**About this task:** Please reproduce the entries below exactly, omitting any images they contain.

**Material for this exercise:**
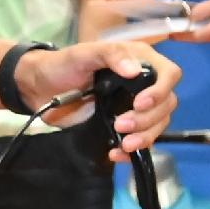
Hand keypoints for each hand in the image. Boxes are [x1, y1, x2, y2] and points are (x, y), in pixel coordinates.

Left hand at [21, 41, 178, 151]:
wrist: (39, 89)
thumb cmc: (62, 65)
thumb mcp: (83, 54)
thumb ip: (110, 55)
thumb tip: (135, 71)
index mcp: (140, 61)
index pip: (169, 74)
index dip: (161, 90)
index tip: (140, 103)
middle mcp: (143, 84)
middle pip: (166, 104)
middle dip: (148, 118)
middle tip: (120, 124)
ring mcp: (134, 106)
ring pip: (158, 124)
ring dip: (145, 136)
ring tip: (122, 144)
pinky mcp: (123, 126)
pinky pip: (140, 141)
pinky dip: (132, 152)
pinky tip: (116, 154)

**Response area:**
Hand keypoints for each hand in the image. Boxes are [x1, y1, x2, y2] and points are (x, y), in pixel coordinates.

Left hand at [21, 41, 178, 151]:
wrist: (39, 89)
thumb cmc: (62, 65)
thumb mcp: (83, 54)
thumb ip: (110, 55)
thumb tip: (135, 71)
index mcp: (140, 61)
index pip: (169, 74)
index dip: (161, 90)
index tip: (140, 103)
middle mcp: (143, 84)
middle pip: (166, 104)
middle dip: (148, 118)
middle tip: (120, 124)
ring mcp: (134, 106)
ring pip: (158, 124)
ring dip: (145, 136)
ring tip: (122, 144)
pinky mcp: (123, 126)
pinky pip: (140, 141)
pinky dip: (132, 152)
pinky tip: (116, 154)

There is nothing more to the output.